As for anticipated changes to the policy, we see organizations are getting stricter in terms of the mobile platforms and brands. While many organizations are accustomed to securing devices running on BlackBerry OS for the past couple of years, they are now being forced to provide support for multiple ecosystems (i.e. Android, iOS, Windows Phone 7). In addition to getting more specific in the list of eligible devices being provided to employees, organizations are moving towards the BYOD trend and away from the more traditional corporate-liable trend. Primary drivers to the BYOD model include achieving higher efficiencies and lower costs with partial reimbursement. Even though corporations were able to negotiate better rates with company-liable deployments, the number of employees that had mobile devices was a lot fewer since the devices were being assigned based on role in the organization.
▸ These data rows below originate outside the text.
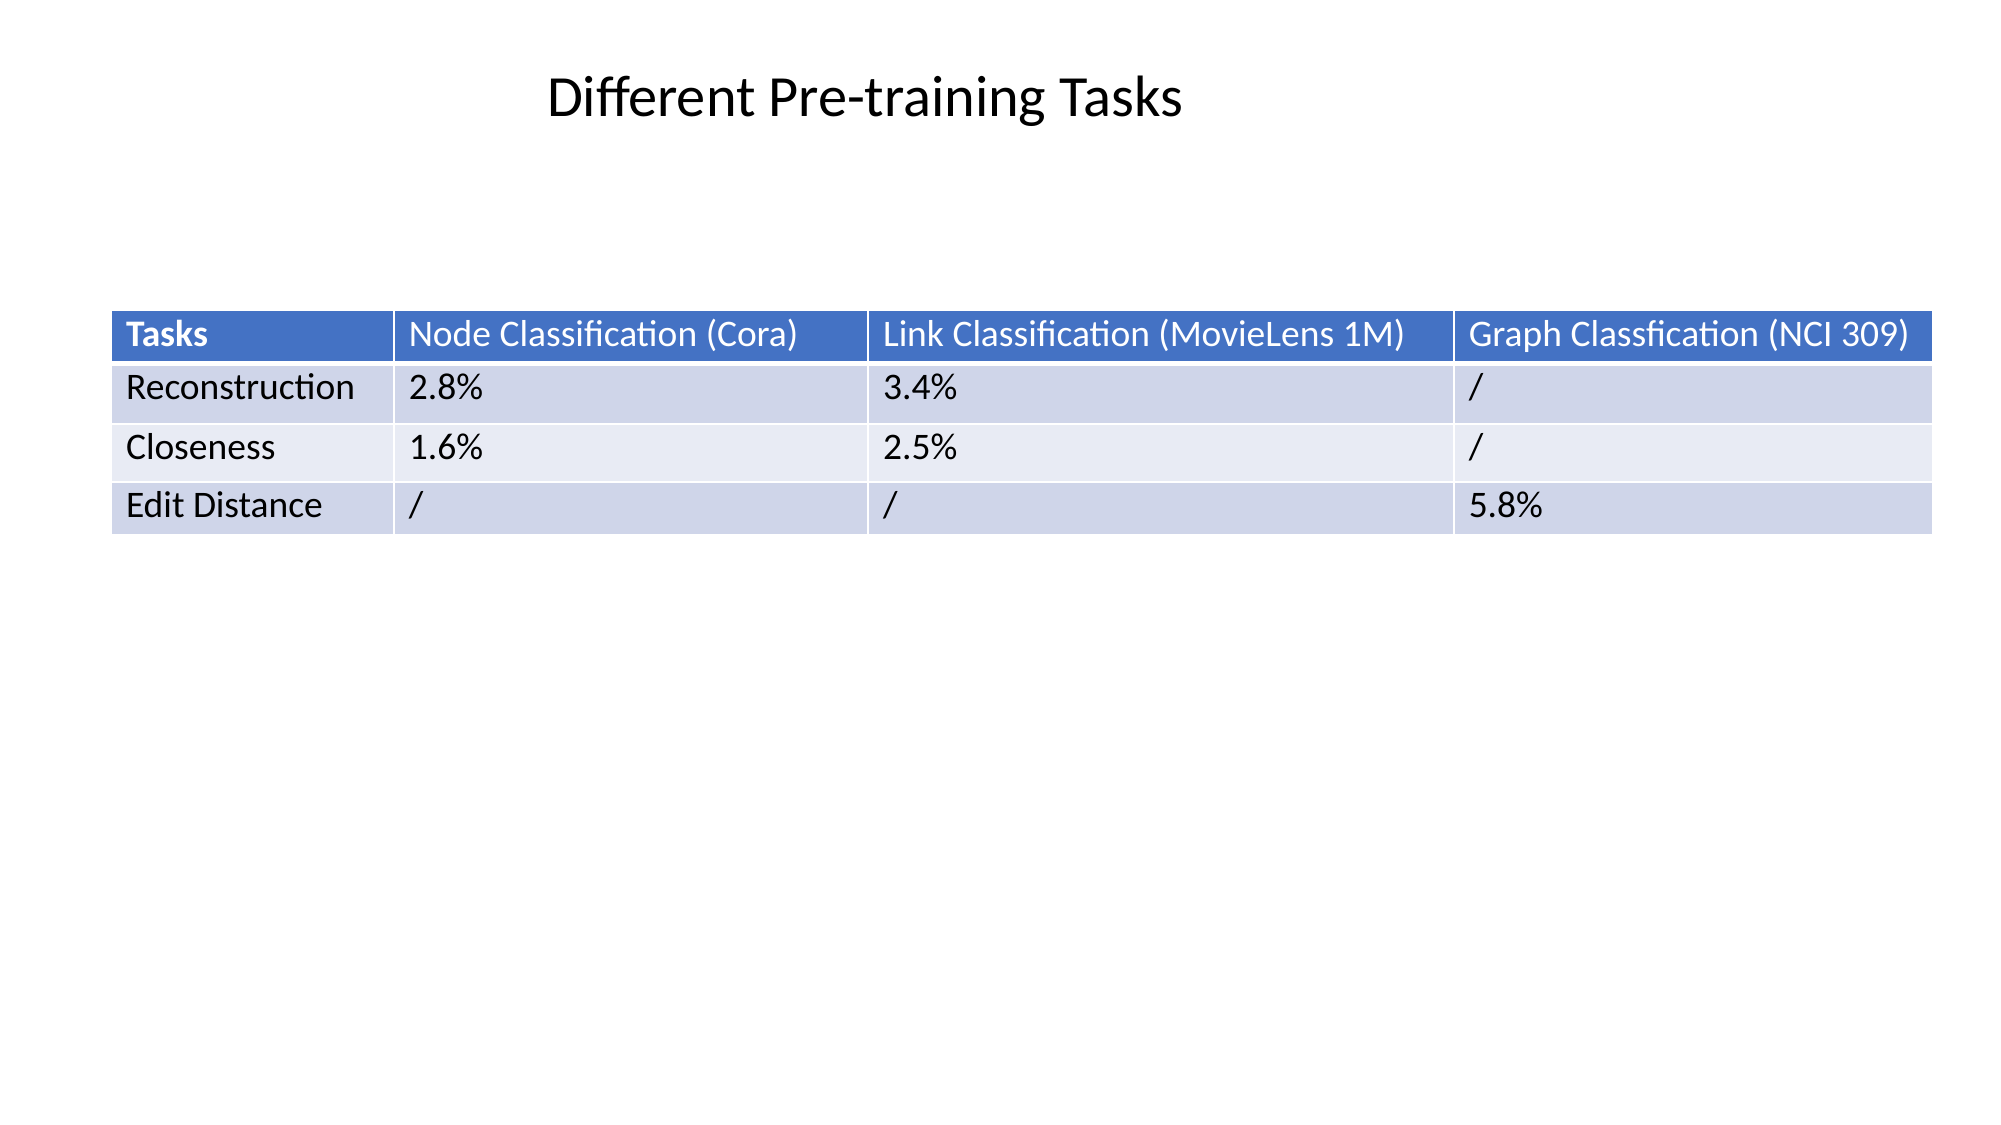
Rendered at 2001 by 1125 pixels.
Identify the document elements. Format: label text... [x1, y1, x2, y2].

table_cell / [1455, 366, 1932, 423]
table_header Tasks [112, 311, 393, 361]
text_box Different Pre-training Tasks [532, 50, 1468, 136]
table_cell Reconstruction [112, 366, 393, 423]
table_header Graph Classfication (NCI 309) [1455, 311, 1932, 361]
table_cell / [1455, 425, 1932, 481]
table_cell Closeness [112, 425, 393, 481]
table_cell 5.8% [1455, 483, 1932, 534]
table_cell / [869, 483, 1453, 534]
table_header Node Classification (Cora) [395, 311, 867, 361]
table_header Link Classification (MovieLens 1M) [869, 311, 1453, 361]
table_cell 1.6% [395, 425, 867, 481]
table_cell 2.5% [869, 425, 1453, 481]
table_cell 2.8% [395, 366, 867, 423]
table_cell / [395, 483, 867, 534]
table_cell Edit Distance [112, 483, 393, 534]
table_cell 3.4% [869, 366, 1453, 423]
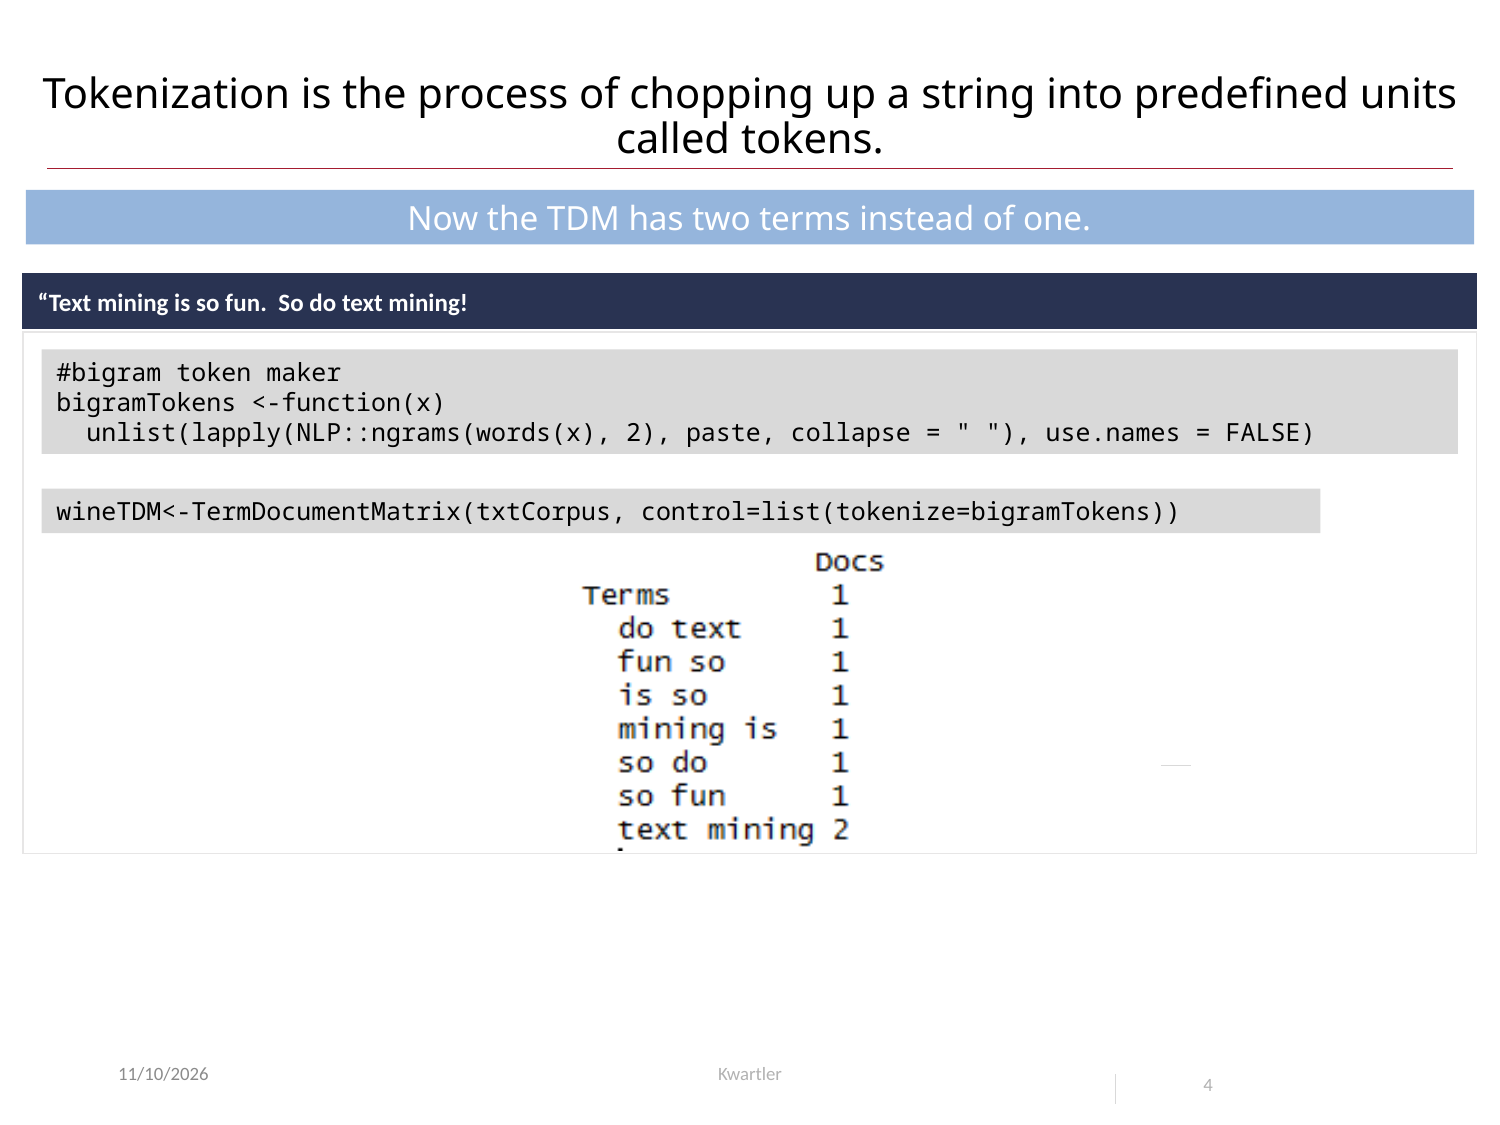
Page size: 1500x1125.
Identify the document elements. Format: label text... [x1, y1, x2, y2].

text_box “Text mining is so fun. So do text mining! [22, 273, 1478, 329]
title Tokenization is the process of chopping up a string into predefined units called tokens. [0, 65, 1500, 131]
text_box [22, 331, 1478, 854]
text_box #bigram token maker bigramTokens <-function(x) unlist(lapply(NLP::ngrams(words(x), 2), paste, collapse = " "), use.names = FALSE) [41, 349, 1458, 454]
slide_number 4 [1188, 1042, 1330, 1103]
text_box wineTDM<-TermDocumentMatrix(txtCorpus, control=list(tokenize=bigramTokens)) [41, 488, 1321, 534]
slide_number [103, 1042, 441, 1103]
picture [574, 547, 889, 851]
footer Kwartler [496, 1042, 1004, 1103]
text_box Now the TDM has two terms instead of one. [25, 189, 1475, 245]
The improvements made in mobile device and security management solutions enable more and more organizations to join the BYOD bandwagon. With the availability of these solutions, organizations are not solely relying on the common sense of their employees but can put encryption and technology enforcement into place which can include anything from written policies to remove wipe and lock. Thus, VDC believes that providing more education to the employees to raise awareness on device-specific security would be key to success to moving forward.
Also worth noting, is a topic we've written about recently on this blog is the dual persona solutions like Enterproid's Divide or BlackBerry's Balance that have emerged and may prove to be a very effective way of sandboxing work and personal mobile device profiles.